Unfortunately Anubis doesn't help where my pipe to the internet isn't fat enough to just eat up all the bandwidth that the attacker has available. Renting tens of terabits of capacity isn't cheap and DDoS attacks nowadays are in the scale of that. BunnyCDN's DDoS protection is unfortunately too basic to filter out anything that's ever so slightly more sophisticated. Cloudflare's flexibility in terms of custom rulesets and their global pre-trained rulesets (based on attacks they've seen in the past) is imo just unbeatable at this time.
The Bunny Shield is quite similar to the Cloudflare setup. Maybe not 100% overlap of features but unless you’re Twitter or Facebook, it’s probably enough.
I think at the very least, one should plan the ability to switch to an alternative when your main choice fails… which together with AWS and GitHub is a weekly event now.

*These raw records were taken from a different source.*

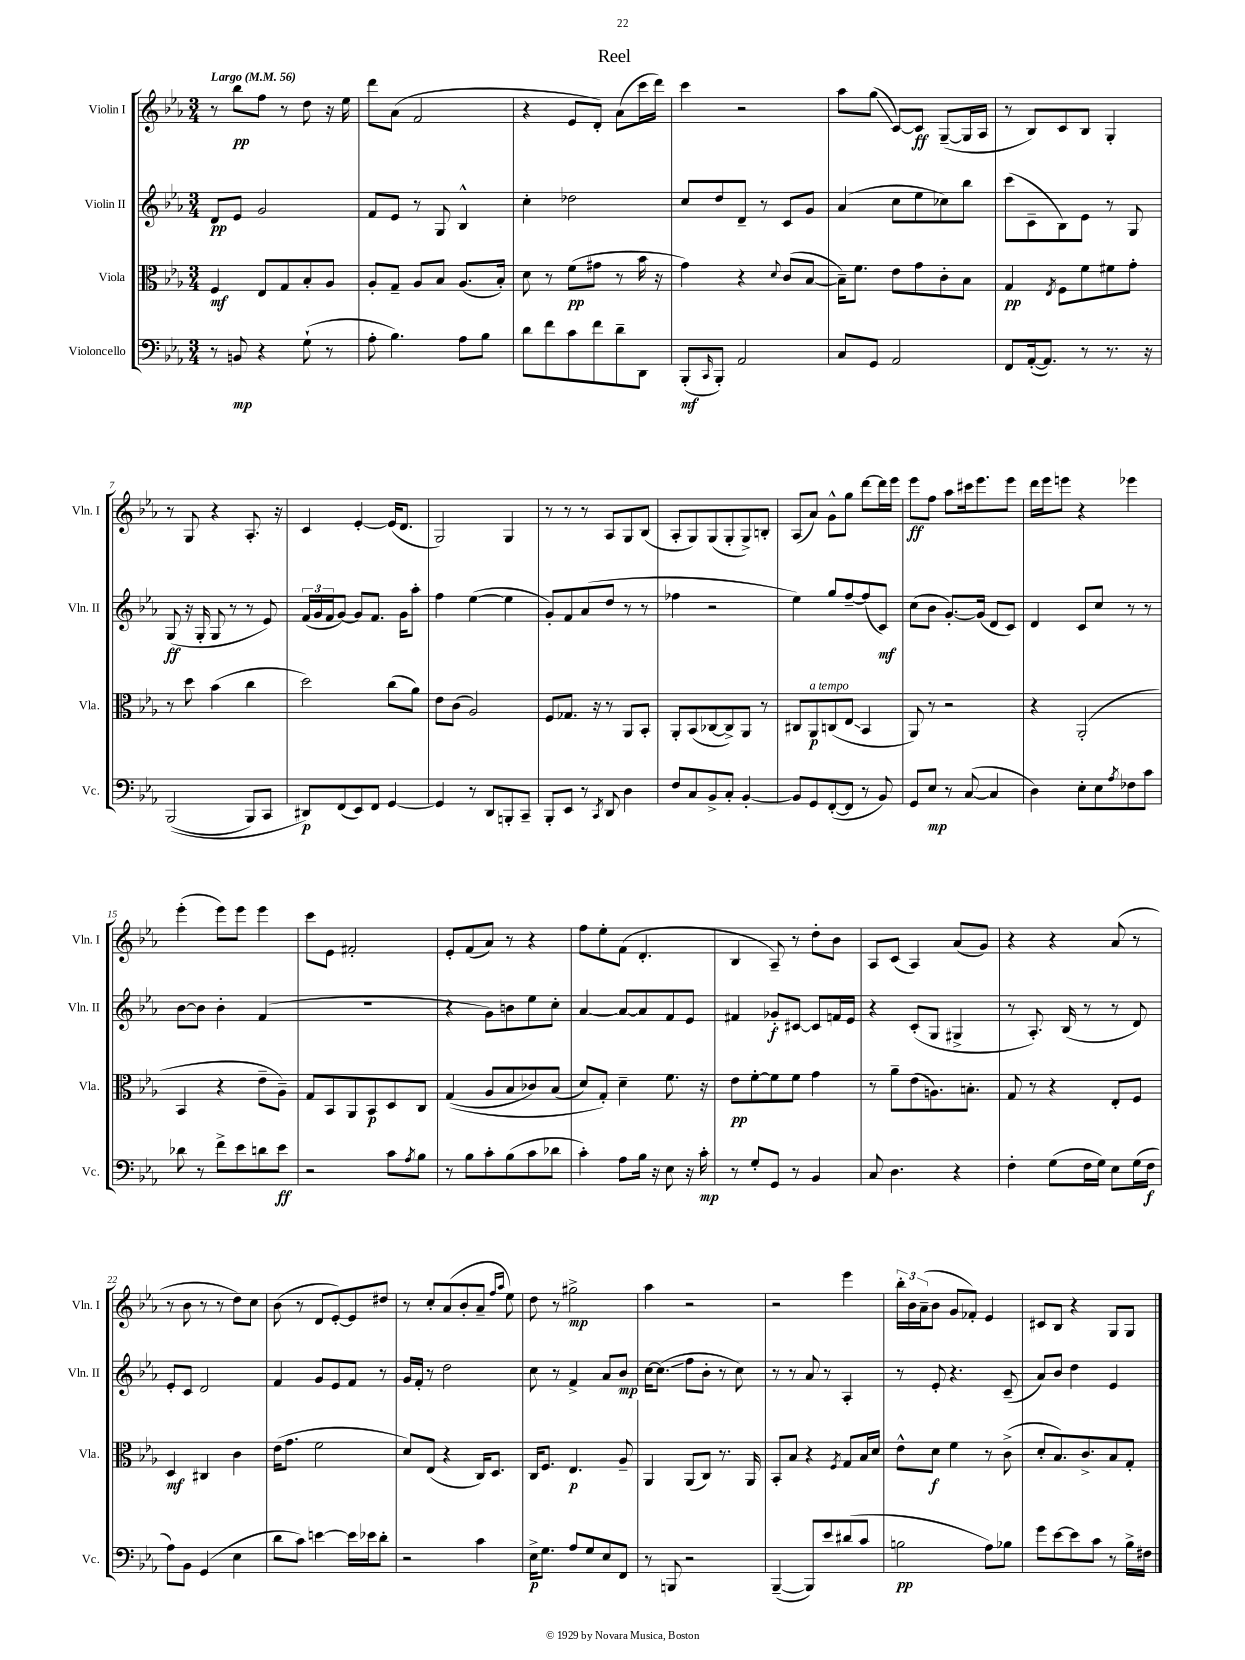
\header { title = "Reel" }
<<
\new StaffGroup <<
\new Staff = "s0" \with { instrumentName = "Violin I" shortInstrumentName = "Vln. I" } {
    \clef treble \key ees \major \numericTimeSignature \time 3/4 \tempo "Largo" 4 = 56
    r8 bes''8\pp f''8 r8 d''8 r16 ees''16 |
    d'''8 aes'8( f'2 |
    r4 ees'8 d'8-.) aes'8( c'''16 d'''16) |
    c'''4 r2 |
    aes''8 g''8\glissando( c'8~) c'8\ff g8~--( g16 aes16 |
    r8 bes8) c'8 bes8 g4-. |
    r8 g8 r4 aes8.-. r16 |
    c'4 ees'4~-. ees'16( d'8. |
    g2) g4 |
    r8 r8 r8 aes8 g8 bes8( |
    aes8-. g8) g8( g8-. g8->) b8-. |
    aes8( aes'8) g'8-^ g''8 d'''8~ d'''16 ees'''16 |
    ees'''8\ff f''8 aes''8 cis'''16 ees'''8. ees'''8 |
    d'''16 ees'''16 e'''8 r4 ees'''4 |
    ees'''4-.( ees'''8) ees'''8 ees'''4 |
    c'''8 ees'8 fis'2-. |
    ees'8-. f'8( aes'8) r8 r4 |
    f''8 ees''8-. f'8( d'4.-. |
    bes4 aes8--) r8 d''8-. bes'8 |
    aes8 c'8( aes4) aes'8( g'8) |
    r4 r4 aes'8( r8 |
    r8 bes'8 r8 r8 d''8) c''8 |
    bes'8( r8 d'8 ees'8~-.) ees'8 dis''8 |
    r8 c''8-. aes'8( bes'8-. aes'8-- \grace { f''16 aes''16 } ees''8) |
    d''8 r8 gis''2->\mp |
    aes''4 r2 |
    r2 ees'''4 |
    \tuplet 3/2 { bes''16-. bes'16 aes'16--( } bes'8 g'8 fes'8-.) ees'4 |
    cis'8 bes8 r4 g8 g8 \bar "|." |
}
\new Staff = "s1" \with { instrumentName = "Violin II" shortInstrumentName = "Vln. II" } {
    \clef treble \key ees \major \numericTimeSignature \time 3/4
    d'8\pp ees'8 g'2 |
    f'8 ees'8 r8 g8 bes4-^ |
    c''4-. des''2 |
    c''8 d''8 d'8-- r8 c'8 g'8 |
    aes'4( c''8 ees''8 ces''8) bes''8 |
    c'''8( c'8-- bes8) ees'8 r8 g8 |
    g8\ff( r16 g16-. g8 r8 r8 ees'8) |
    \tuplet 3/2 { f'16( g'16 f'16 } g'8~) g'8 f'8. g'16 aes''8-. |
    f''4 ees''4~( ees''4 |
    g'8-.) f'8 aes'8( d''8 r8 r8 |
    fes''4 r2 |
    ees''4) g''8 f''8~-- f''8( c'8\mf) |
    c''8( bes'8 g'8.~-.) g'16( d'8 c'8) |
    d'4 c'8 c''8 r8 r8 |
    bes'8~ bes'8 bes'4-. f'4( |
    R2. |
    r4 g'8) b'8 ees''8 c''8-. |
    aes'4~ aes'8~ aes'8 f'8 ees'8 |
    fis'4 ges'8-.\f cis'8~ cis'8 f'16 ees'16 |
    r4 c'8-.( g8 gis4-> |
    r8 aes8.-.) bes16( r8 r8 d'8) |
    ees'8-. c'8 d'2 |
    f'4 g'8 ees'8 f'8 r8 |
    g'16 f'16-. r8 d''2 |
    c''8 r8 f'4-> aes'8 bes'8\mp |
    c''16~ c''8.\glissando( f''8 bes'8-. r8 c''8) |
    r8 r8 aes'8 r8 aes4-. |
    r8 ees'8-. r4. c'8--( |
    aes'8) bes'8 d''4 ees'4 \bar "|." |
}
\new Staff = "s2" \with { instrumentName = "Viola" shortInstrumentName = "Vla." } {
    \clef alto \key ees \major \numericTimeSignature \time 3/4
    f4\mf ees8 g8 bes8-. aes8 |
    aes8-. g8-- aes8 bes8 aes8.( bes16-.) |
    d'8 r8 f'8\pp( gis'8 r8 bes'16 r16 |
    g'4) r4 \appoggiatura { d'8 } c'8( bes8~ |
    bes16--) f'8. ees'8 g'8 c'8-. bes8 |
    g4\pp \acciaccatura { ees8 } f8 f'8 fis'8 g'8-. |
    r8 d''8 bes'4( c''4 |
    d''2) c''8( aes'8) |
    ees'8 c'8( aes2) |
    f8 ges8. r16 r8 aes,8 bes,8-. |
    aes,8-. bes,8( ces8~ ces8->) aes,8 r8 |
    cis8 aes,8\p^\markup { \italic "a tempo" } c8( ees8\glissando bes,4 |
    aes,8) r8 r2 |
    r4 aes,2-.( |
    bes,4 r4 ees'8-- aes8--) |
    g8 bes,8 aes,8 bes,8\p d8 c8 |
    g4(\( aes8 bes8 ces'8) bes8( |
    d'8) g8-.\) d'4-- f'8. r16 |
    ees'8\pp f'8~-. f'8 f'8 g'4 |
    r8 aes'8-- ees'8( a8.) b8.-. |
    g8 r8 r4 ees8-. f8 |
    d4\mf cis4 c'4 |
    ees'16( g'8. f'2 |
    d'8) ees8( r4 c16) d8. |
    c16 f8. ees4.\p aes8-- |
    aes,4 aes,8( c8) r8. aes,16 |
    bes,8-. bes8 r4 \acciaccatura { f8 } g8 bes16 d'16 |
    ees'8-^ d'8\f f'4 r8 c'8->( |
    d'8-. bes8.) c'8.-> bes8 g8-. \bar "|." |
}
\new Staff = "s3" \with { instrumentName = "Violoncello" shortInstrumentName = "Vc." } {
    \clef bass \key ees \major \numericTimeSignature \time 3/4
    r8 b,8\mp r4 g8-!( r8 |
    aes8-. bes4.) aes8 bes8 |
    d'8 f'8 c'8 f'8 d'8-- d,8 |
    bes,,8-.\mf( \grace { c,16 } bes,,8-.) aes,2 |
    c8 g,8 aes,2 |
    f,8 aes,16~-.( aes,8.) r8 r8. r16 |
    bes,,2(\( bes,,8) c,8 |
    dis,8\p\) f,8( ees,8) f,8 g,4~ |
    g,4 r8 d,8 b,,8-. c,8-- |
    bes,,8-. ees,8 r8 \acciaccatura { c,8 } d,8 d4 |
    f8 c8 bes,8-> c8-. bes,4~-. |
    bes,8 g,8 f,8~-.( f,8 r8 bes,8) |
    g,8 ees8\mp r8 c8~( c4 |
    d4) ees8-. ees8 \acciaccatura { aes8 } fes8 c'8 |
    des'8 r8 f'8-> ees'8 d'8 ees'8\ff |
    r2 c'8 \acciaccatura { aes8 } bes8 |
    r8 bes8 c'8-. bes8( c'8 des'8 |
    c'4-.) aes8 bes16 r16 ees8 r16 c'16-.\mp |
    r8 g8-. g,8 r8 bes,4 |
    c8 d4. r4 |
    f4-. g8( f16 g16) ees8 g16( f16\f |
    aes8) bes,8 g,4( ees4 |
    d'8 c'8) e'4~ e'16 ees'16 d'8-. |
    r2 c'4 |
    ees16->\p g8. aes8 g8 ees8 f,8 |
    r8 b,,8 r2 |
    bes,,4~--( bes,,8) ees'8 dis'8( c'8 |
    b2\pp aes8) bes8 |
    g'8 ees'8~ ees'8 c'8 r8 bes16-> fis16 \bar "|." |
}
>>
>>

Why do people on a technical website suggest this? It's literally the same snake oil as Cloudflare. Both have an endgame of total web DRM; they want to make sure users "aren't bots". Each time the DRM is cracked, they will increase its complexity of the "verifier". You will be running arbitrary code in your big 4 browser to ensure you're running a certified big 4 browser, with 10 trillion man hours of development, on an certified OS.
And if you do rule based blocking they just change their approach. I am constantly blocking big corps these days, barely any work with normal bad actors.

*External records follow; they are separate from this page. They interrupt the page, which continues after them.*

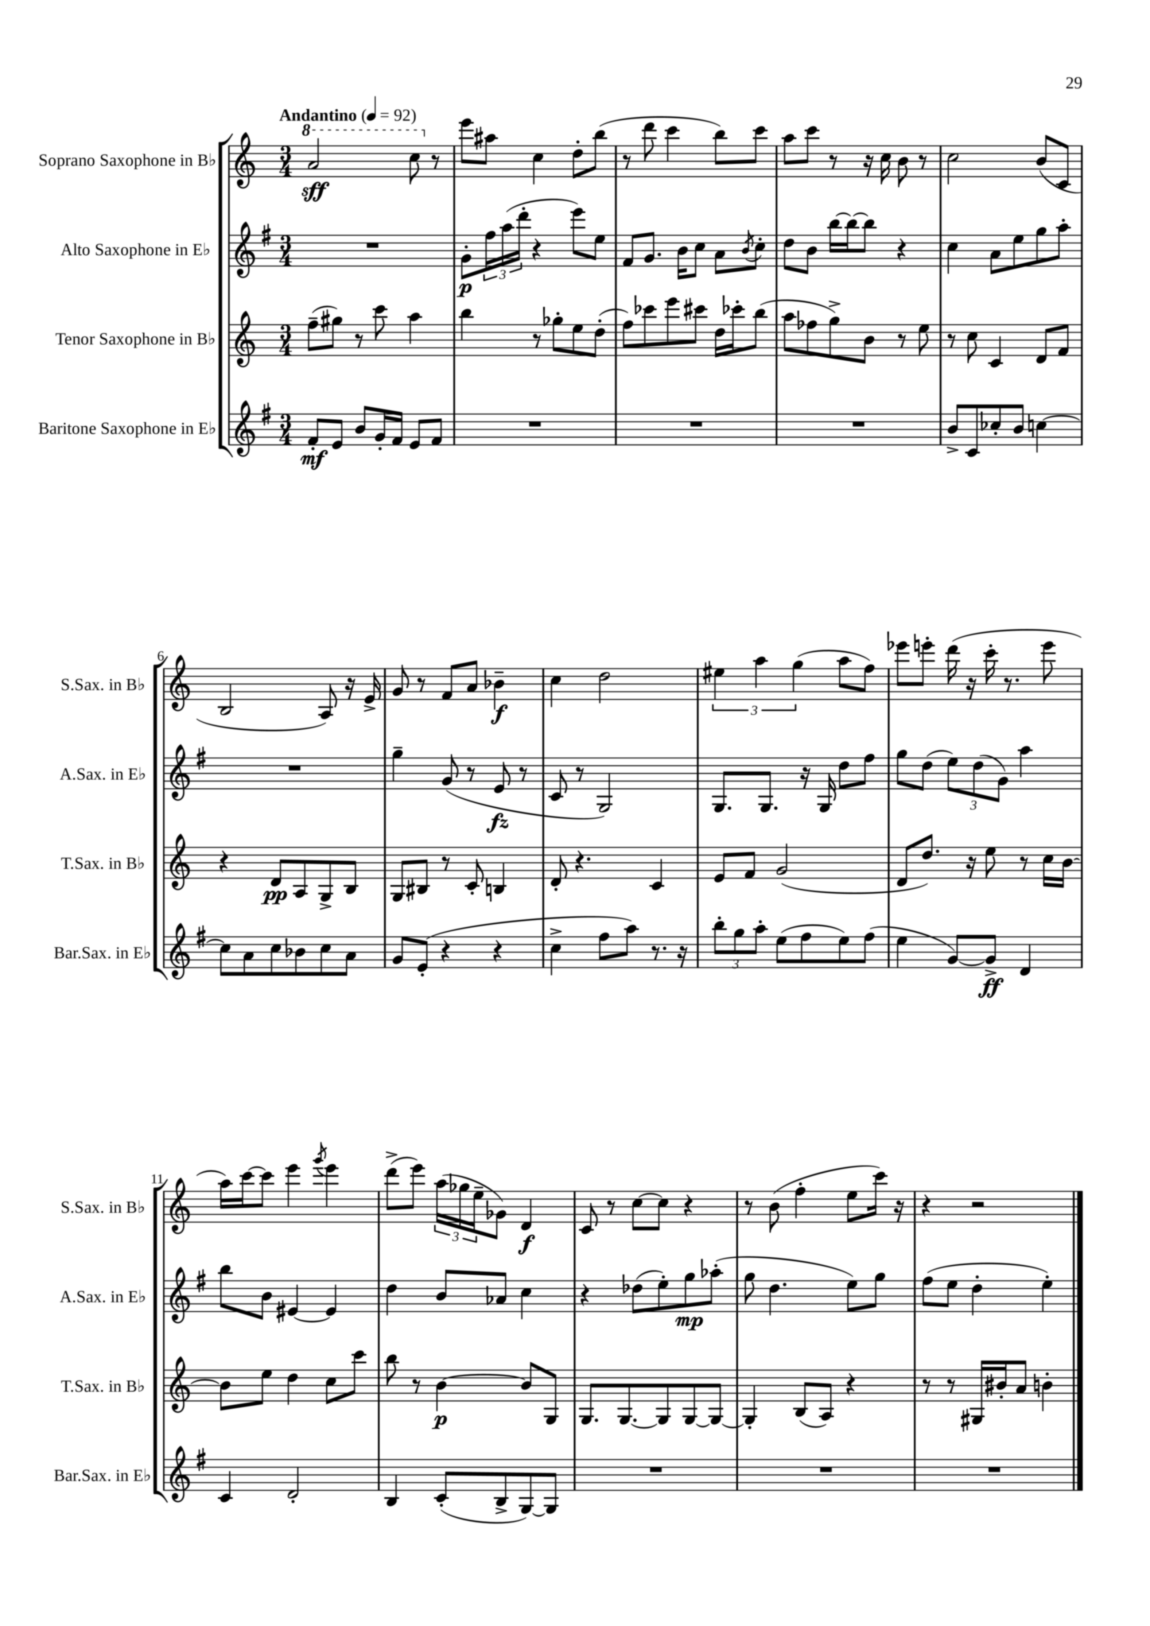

**kern	**kern	**kern	**kern
*staff4	*staff3	*staff2	*staff1
*clefG2	*clefG2	*clefG2	*clefG2
*k[f#]	*k[]	*k[f#]	*k[]
*M3/4	*M3/4	*M3/4	*M3/4
*MM92	*MM92	*MM92	*MM92
8f#'	(8ff~	2.r	2aa
8e	8gg#)	.	.
8b	8r	.	.
16g'	8ccc	.	.
16f#	.	.	.
8e	4aa	.	8ccc
8f#	.	.	8r
=	=	=	=
2.r	4bb	8g'	8eee
.	.	24ff#	8aa#
.	.	(24aa	.
.	.	24ddd'	.
.	8r	4r	4cc
.	8gg-'	.	.
.	8ee	8eee)	8dd'
.	(8dd'	8ee	(8bb
=	=	=	=
2.r	8ff)	8f#	8r
.	8ccc-	8.g	8ddd
.	8eee	.	4ccc
.	.	16b	.
.	8ccc#	8cc	.
.	16dd	8a	8bb)
.	16ccc-'	.	.
.	.	8qb	.
.	(8bb	8cc'	8ccc
=	=	=	=
2.r	8aa	8dd	8aa
.	8ff-	8b	8ccc
.	8gg^)	[16bb	8r
.	.	16bb_	.
.	8b	8bb]	16r
.	.	.	16cc
.	8r	4r	8b
.	8ee	.	8r
=	=	=	=
8b^	8r	4cc	2cc
8c	8cc	.	.
8cc-'	4c	8a	.
8b	.	8ee	.
[4cc	8d	8gg	(8b
.	8f	8aa'	8c
=	=	=	=
8cc]	4r	2.r	2B
8a	.	.	.
8cc	8d	.	.
8b-	8A	.	.
8cc	8G^	.	8A)
8a	8B	.	16r
.	.	.	16e^
=	=	=	=
8g	8G	4gg~	8g
(8e'	8B#	.	8r
4r	8r	(8g	8f
.	8c'	8r	8a
4r	4B	8e	4b-~
.	.	8r	.
=	=	=	=
4cc^	8d'	8c	4cc
.	4.r	8r	.
8ff#	.	2G)	2dd
8aa)	.	.	.
8.r	4c	.	.
16r	.	.	.
=	=	=	=
12bb'	8e	8.G	6ee#
12gg	.	.	.
.	8f	.	.
12aa'	.	.	6aa
.	.	8.G	.
(8ee	(2g	.	.
.	.	.	(6gg
8ff#	.	16r	.
.	.	16G	.
8ee)	.	8dd	8aa
(8ff#	.	8ff#	8ff)
=	=	=	=
4ee	8d	8gg	8eee-
.	8.dd)	(8dd	8eee'
[8g)	.	12ee)	(16ddd
.	16r	.	16r
.	.	(12dd	.
8g^]	8ee	.	16ccc'
.	.	12g)	.
.	.	.	8.r
4d	8r	4aa	.
.	16cc	.	8eee
.	[16b	.	.
=	=	=	=
4c	8b]	8bb	16aa)
.	.	.	[16ccc
.	8ee	8b	8ccc]
2d'	4dd	[4e#	4eee
.	.	.	8qggg
.	8cc	4e#]	4eee
.	8ccc	.	.
=	=	=	=
4B	8bb	4dd	(8ddd^
.	8r	.	8eee)
(8c'	[4b	8b	(24aa
.	.	.	24gg-
.	.	.	24ee~
8B^	.	8a-	8g-)
[8G)	8b]	4cc	4d
8G]	8G	.	.
=	=	=	=
2.r	8.G	4r	8c
.	.	.	8r
.	[8.G	.	.
.	.	(8dd-	[8cc
.	8G]	8ee')	8cc]
.	[8G	8gg	4r
.	8G_	(8aa-'	.
=	=	=	=
2.r	4G']	8gg	8r
.	.	4.dd	(8b
.	(8B	.	4ff'
.	8A)	.	.
.	4r	8ee)	8ee
.	.	8gg	16ccc)
.	.	.	16r
=	=	=	=
2.r	8r	(8ff#	4r
.	8r	8ee	.
.	16G#	4dd'	2r
.	16b#'	.	.
.	8a	.	.
.	4b'	4ee')	.
==	==	==	==
*-	*-	*-	*-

What do they even have an spider for? I never saw any actual traffic with source Facebook. I don't understand either, but it's their official IPs, their official bot headers and it behaves exactly like someone who wants my sites down.
Does it make sense? Nah, but is it part of the weird reality we live in. Looks like it
I have no way of contacting Facebook. All I can do is keep complaining on hackernews whenever the topic arrises.
Edit:// Oh and I see the same with Azure, however there I have no list of IPs to verify it's official just because it looks like it.
5 9's is like 7 minutes a year. They are breaking SLAs and impacting services people depend on
Tbh though this is sort of all the other companies fault, "everyone" uses aws and cf and so others follow. now not only are all your chicks in one basket, so is everyone elses. When the basket inevitably falls into a lake....
Providers need to be more aware of their global impact in outages, and customers need to be more diverse in their spread.
These kinds of outages continue to happen and continue to impact 50+% of the internet, yes, they know they have that power, but they dont treat changes as such, so no, they arent aware. Awareness would imply more care in operations like code changes and deployments.
Outages happen, code changes occur; but you can do a lot to prevent these things on a large scale, and they simply dont.
Where is the A/B deployment, preventing a full outage? What about internally, where was the validation before the change, was the testing run against a prodlike environment or something that once resembled prod but hasnt forever?
They could absolutely mitigate impacting the entire global infra in multiple ways, and havent, despite their many outages.
They are aware. They don't want to pay the cost benefit tradeoff. Education won't help - this is a very heavily argued tradeoff in every large software company.
I do think this is tenable as long as these services are reliable. Even though there have been some outages I would argue that they’re incredibly reliable at this point. If though this ever changes the costs to move to a competitor won’t be as simple as pushing a repository elsewhere, especially for AWS. I think that’s where some of the potential danger lies.
> and judging by the HN post age, we're now past minute 60 of this incident.
Huh? It's been back up during most of this time. It was up and then briefly went back down again but it's been up for a while now. Total downtime was closer to 30 minutes
If there is a slight positive note to all this, then it is that these outages are so large that customers usually seem to be quite understanding.